Sort through the entries below and pull out lines containing the word "Example".

-- Material to process follows --

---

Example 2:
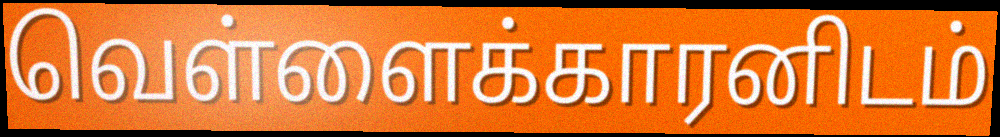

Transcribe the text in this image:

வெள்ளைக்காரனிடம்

-- Material to process concluded --
-- Material to process follows --

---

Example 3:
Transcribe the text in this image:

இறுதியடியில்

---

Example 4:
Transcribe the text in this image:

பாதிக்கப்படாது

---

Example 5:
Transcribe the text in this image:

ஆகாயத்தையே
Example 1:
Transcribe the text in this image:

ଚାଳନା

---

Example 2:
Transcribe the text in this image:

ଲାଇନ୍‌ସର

-- Material to process concluded --

*Solution to this task:*
Example 2:
Example 3:
Example 4:
Example 5:
Example 1:
Example 2:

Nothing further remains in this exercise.